» EXERCISE DETAILS
Across all of the records below, determine the number of lines containing the string "which"; reply with that number only.

*** RECORDS SHOWN Section Begins ***

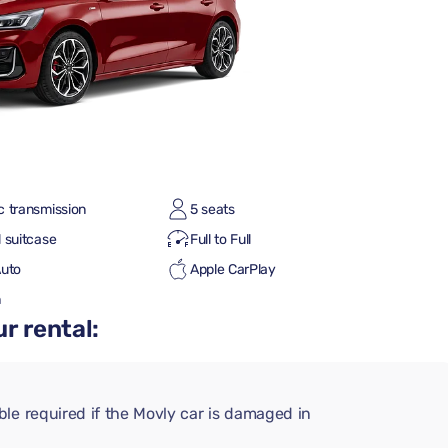
c transmission
5 seats
 suitcase
Full to Full
Auto
Apple CarPlay
h
r rental:
le required if the Movly car is damaged in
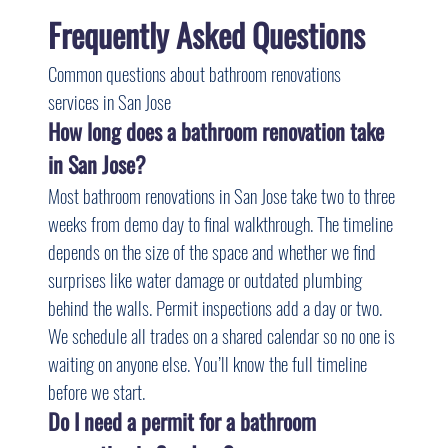
Frequently Asked Questions
Common questions about bathroom renovations 
services in San Jose
How long does a bathroom renovation take 
in San Jose?
Most bathroom renovations in San Jose take two to three 
weeks from demo day to final walkthrough. The timeline 
depends on the size of the space and whether we find 
surprises like water damage or outdated plumbing 
behind the walls. Permit inspections add a day or two. 
We schedule all trades on a shared calendar so no one is 
waiting on anyone else. You’ll know the full timeline 
before we start.
Do I need a permit for a bathroom 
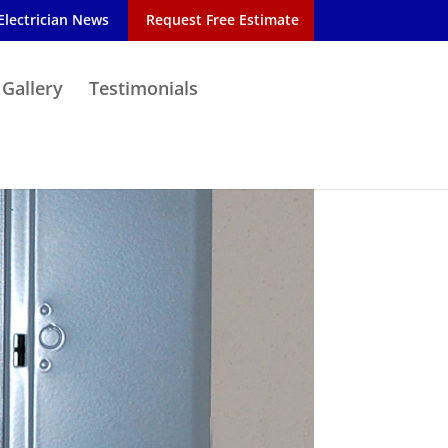
Electrician News
Request Free Estimate
 Gallery
Testimonials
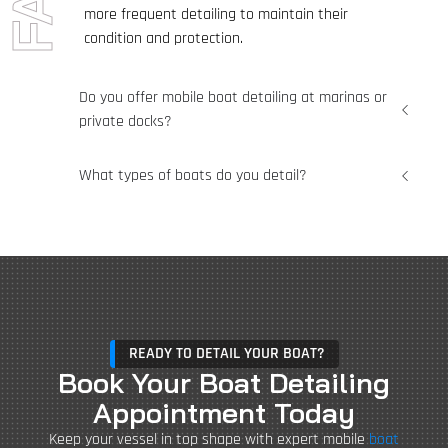
more frequent detailing to maintain their
condition and protection.
Do you offer mobile boat detailing at marinas or
private docks?
What types of boats do you detail?
READY TO DETAIL YOUR BOAT?
Book Your Boat Detailing
Appointment Today
Keep your vessel in top shape with expert mobile
boat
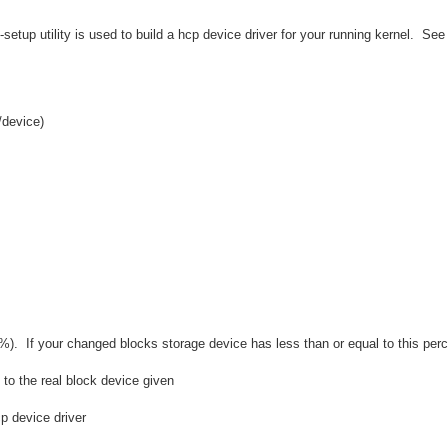
etup utility is used to build a hcp device driver for your running kernel. Se
/device)
%). If your changed blocks storage device has less than or equal to this perc
to the real block device given
p device driver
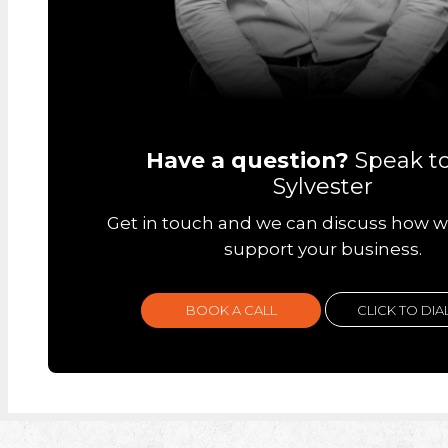
Have a question?
Speak t
Sylvester
Get in touch and we can discuss how w
support your business.
BOOK A CALL
CLICK TO DIA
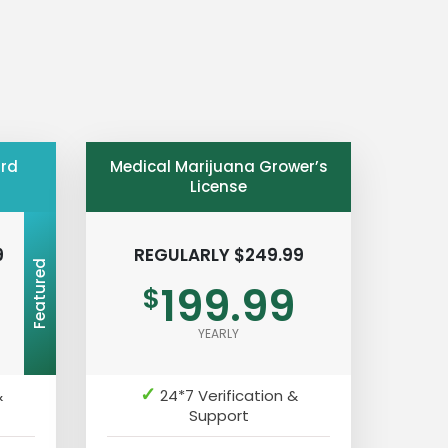
ard
Medical Marijuana Grower’s
License
9
REGULARLY $249.99
Featured
199.99
$
YEARLY
✓
&
24*7 Verification &
Support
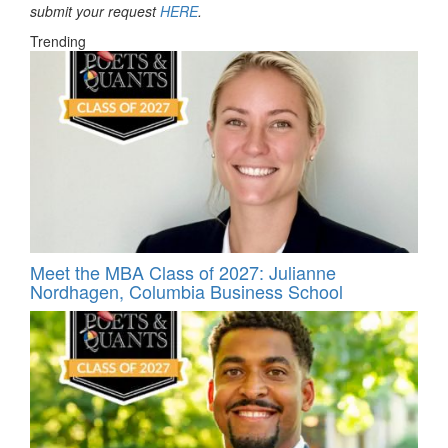
submit your request
HERE
.
Trending
Meet the MBA Class of 2027: Julianne
Nordhagen, Columbia Business School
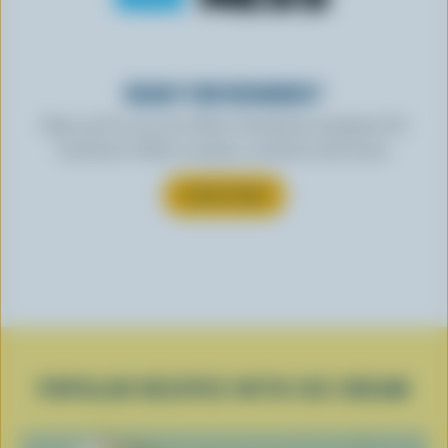
READY FOR REWARDS?
Sign up for our new More Goodness program for
exclusive offers, recipes, contests and more.
SUBSCRIBE
POPULAR RECIPES WITH ICE CREAM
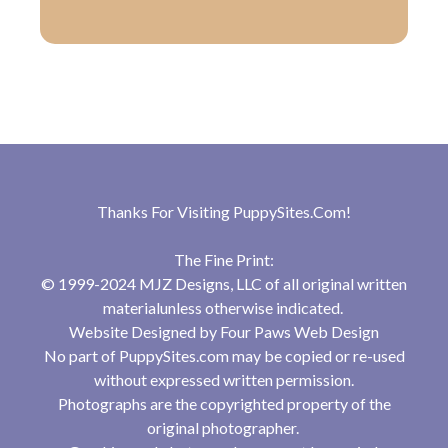
Thanks For Visiting
PuppySites.Com
!
The Fine Print:
© 1999-2024 MJZ Designs, LLC of all original written
materialunless otherwise indicated.
Website Designed by
Four Paws Web Design
No part of PuppySites.com may be copied or re-used
without expressed written permission.
Photographs are the copyrighted property of the
original photographer.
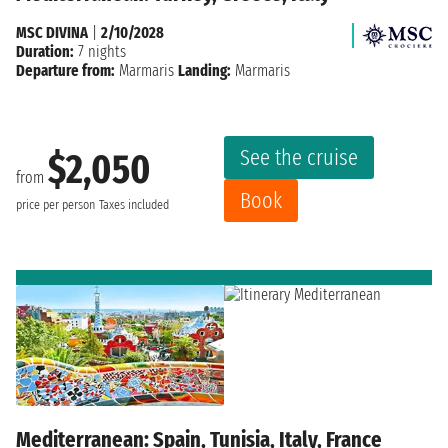
MSC DIVINA
|
2/10/2028
Duration:
7 nights
Departure from:
Marmaris
Landing:
Marmaris
See the cruise
$2,050
from
Book
price per person
Taxes included
Mediterranean: Spain, Tunisia, Italy, France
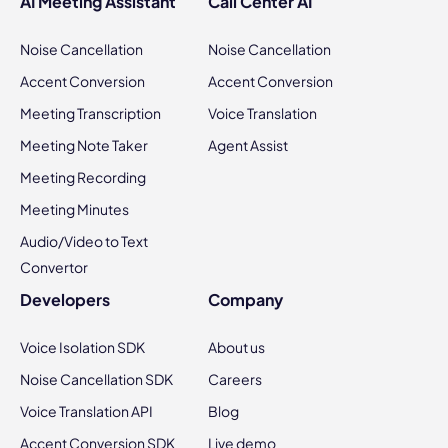
AI Meeting Assistant
Call Center AI
Noise Cancellation
Noise Cancellation
Accent Conversion
Accent Conversion
Meeting Transcription
Voice Translation
Meeting Note Taker
Agent Assist
Meeting Recording
Meeting Minutes
Audio/Video to Text
Convertor
Developers
Company
Voice Isolation SDK
About us
Noise Cancellation SDK
Careers
Voice Translation API
Blog
Accent Conversion SDK
Live demo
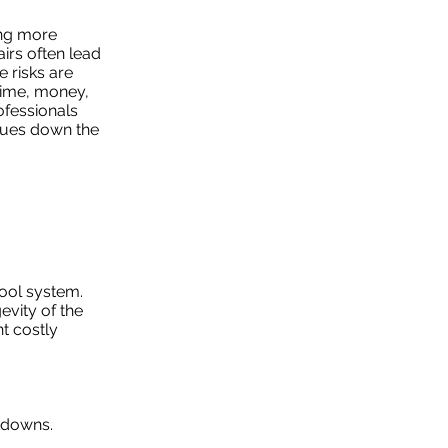
ing more
irs often lead
e risks are
 time, money,
ofessionals
ssues down the
pool system.
evity of the
t costly
kdowns.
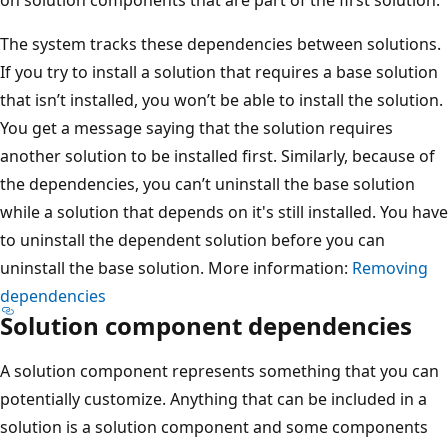
The system tracks these dependencies between solutions.
If you try to install a solution that requires a base solution
that isn’t installed, you won’t be able to install the solution.
You get a message saying that the solution requires
another solution to be installed first. Similarly, because of
the dependencies, you can’t uninstall the base solution
while a solution that depends on it's still installed. You have
to uninstall the dependent solution before you can
uninstall the base solution. More information:
Removing
dependencies
Solution component dependencies
A solution component represents something that you can
potentially customize. Anything that can be included in a
solution is a solution component and some components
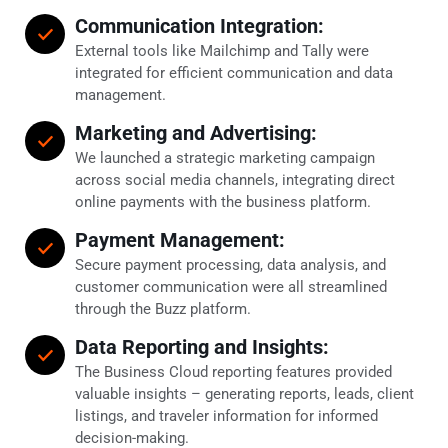
Communication Integration:
External tools like Mailchimp and Tally were
integrated for efficient communication and data
management.
Marketing and Advertising:
We launched a strategic marketing campaign
across social media channels, integrating direct
online payments with the business platform.
Payment Management:
Secure payment processing, data analysis, and
customer communication were all streamlined
through the Buzz platform.
Data Reporting and Insights:
The Business Cloud reporting features provided
valuable insights – generating reports, leads, client
listings, and traveler information for informed
decision-making.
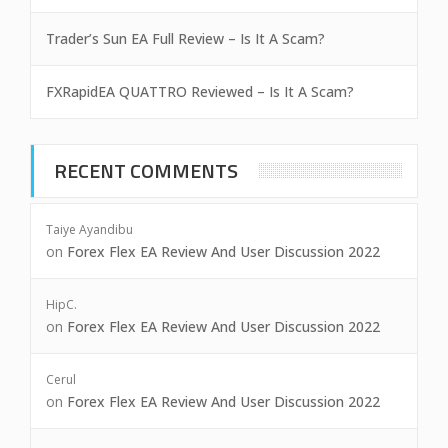
Trader’s Sun EA Full Review – Is It A Scam?
FXRapidEA QUATTRO Reviewed – Is It A Scam?
RECENT COMMENTS
Taiye Ayandibu
on
Forex Flex EA Review And User Discussion 2022
HipC.
on
Forex Flex EA Review And User Discussion 2022
Cerul
on
Forex Flex EA Review And User Discussion 2022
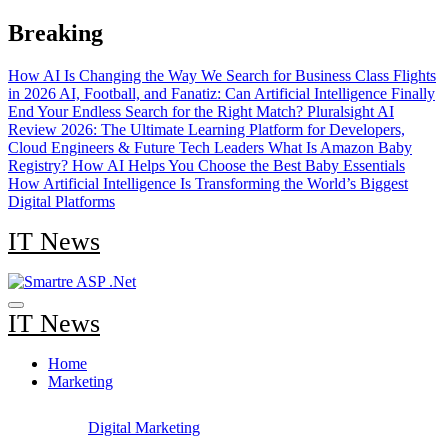
Skip
Breaking
to
content
How AI Is Changing the Way We Search for Business Class Flights
in 2026
AI, Football, and Fanatiz: Can Artificial Intelligence Finally
End Your Endless Search for the Right Match?
Pluralsight AI
Review 2026: The Ultimate Learning Platform for Developers,
Cloud Engineers & Future Tech Leaders
What Is Amazon Baby
Registry? How AI Helps You Choose the Best Baby Essentials
How Artificial Intelligence Is Transforming the World’s Biggest
Digital Platforms
IT News
IT News
Home
Marketing
Digital Marketing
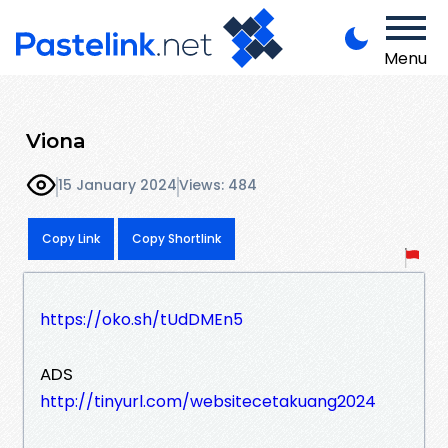
Menu
Viona
15 January 2024
Views: 484
Copy Link
Copy Shortlink
https://oko.sh/tUdDMEn5
ADS
http://tinyurl.com/websitecetakuang2024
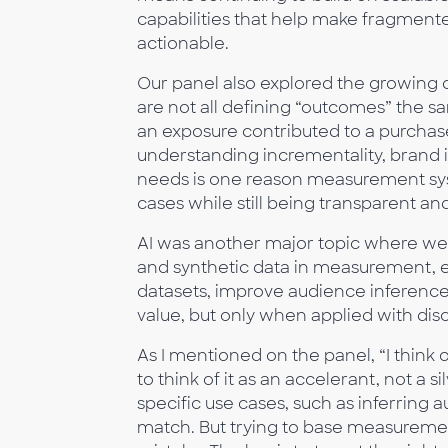
capabilities that help make fragmen
actionable.
Our panel also explored the growin
are not all defining “outcomes” the s
an exposure contributed to a purchase
understanding incrementality, brand im
needs is one reason measurement sys
cases while still being transparent and
AI was another major topic where we d
and synthetic data in measurement, es
datasets, improve audience inference
value, but only when applied with disc
As I mentioned on the panel, “I think 
to think of it as an accelerant, not a 
specific use cases, such as inferring a
match. But trying to base measurement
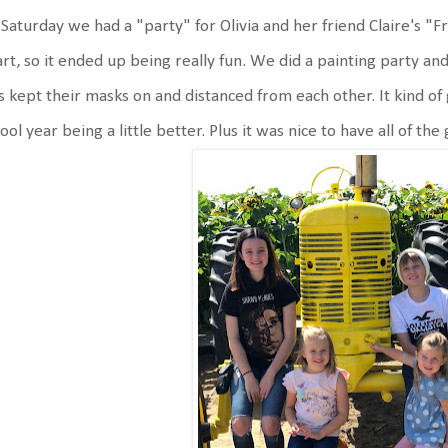
Saturday we had a "party" for Olivia and her friend Claire's "F
rt, so it ended up being really fun. We did a painting party and
s kept their masks on and distanced from each other. It kind of
ool year being a little better. Plus it was nice to have all of the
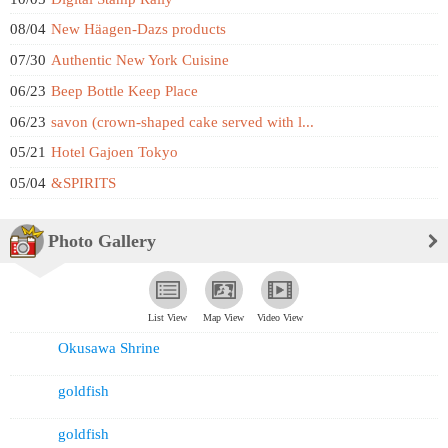
08/04
New Häagen-Dazs products
07/30
Authentic New York Cuisine
06/23
Beep Bottle Keep Place
06/23
savon (crown-shaped cake served with l...
05/21
Hotel Gajoen Tokyo
05/04
&SPIRITS
Photo Gallery
List View
Map View
Video View
Okusawa Shrine
goldfish
goldfish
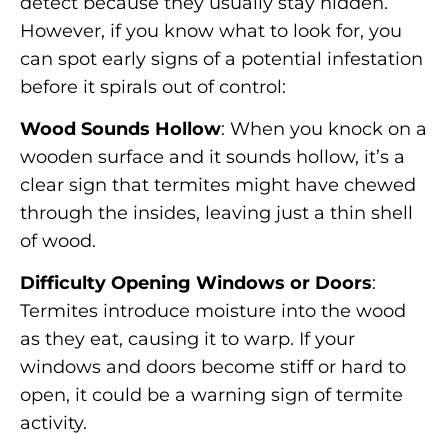
detect because they usually stay hidden.
However, if you know what to look for, you
can spot early signs of a potential infestation
before it spirals out of control:
Wood Sounds Hollow
: When you knock on a
wooden surface and it sounds hollow, it’s a
clear sign that termites might have chewed
through the insides, leaving just a thin shell
of wood.
Difficulty Opening Windows or Doors
:
Termites introduce moisture into the wood
as they eat, causing it to warp. If your
windows and doors become stiff or hard to
open, it could be a warning sign of termite
activity.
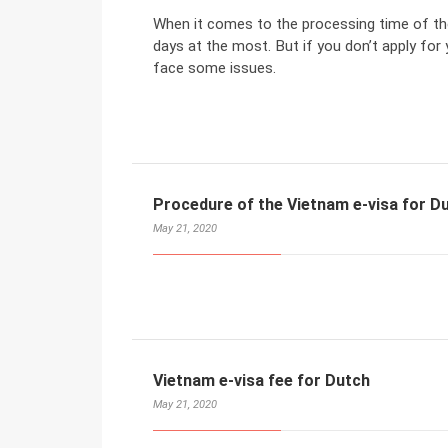
When it comes to the processing time of the
days at the most. But if you don’t apply for 
face some issues.
Procedure of the Vietnam e-visa for D
May 21, 2020
Vietnam e-visa fee for Dutch
May 21, 2020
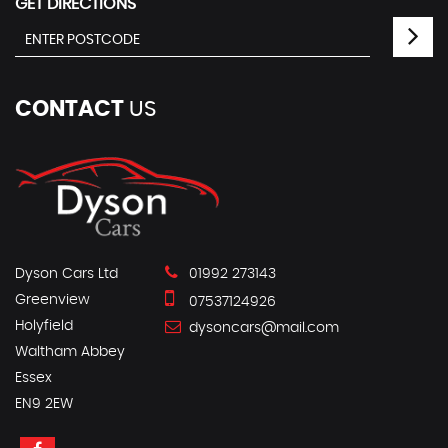
GET DIRECTIONS
CONTACT
US
Dyson Cars Ltd
01992 273143
Greenview
07537124926
Holyfield
dysoncars@mail.com
Waltham Abbey
Essex
EN9 2EW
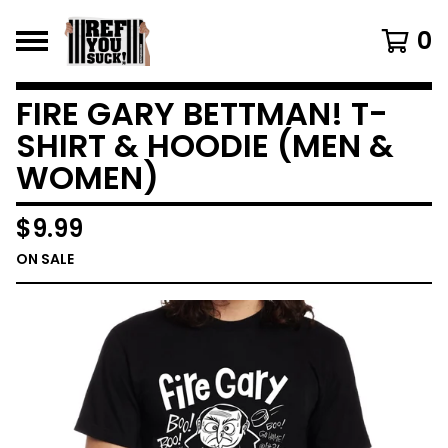
0
FIRE GARY BETTMAN! T-
SHIRT & HOODIE (MEN &
WOMEN)
$
9.99
ON SALE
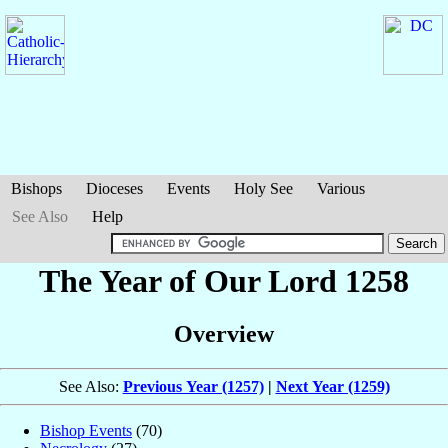
Bishops
Dioceses
Events
Holy See
Various
See Also
Help
The Year of Our Lord 1258
Overview
See Also:
Previous Year (1257)
|
Next Year (1259)
Bishop Events
(70)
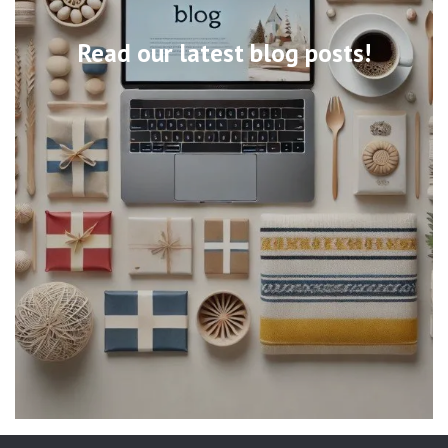
Read our latest blog posts!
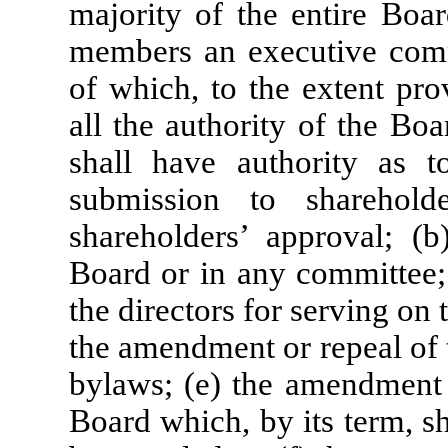
majority of the entire Boa
members an executive comm
of which, to the extent pro
all the authority of the Bo
shall have authority as t
submission to sharehol
shareholders’ approval; (b
Board or in any committee; 
the directors for serving on
the amendment or repeal of 
bylaws; (e) the amendment o
Board which, by its term, s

*** RECORDS SHOWN Section Ends ***

» RESPONSE AREA
2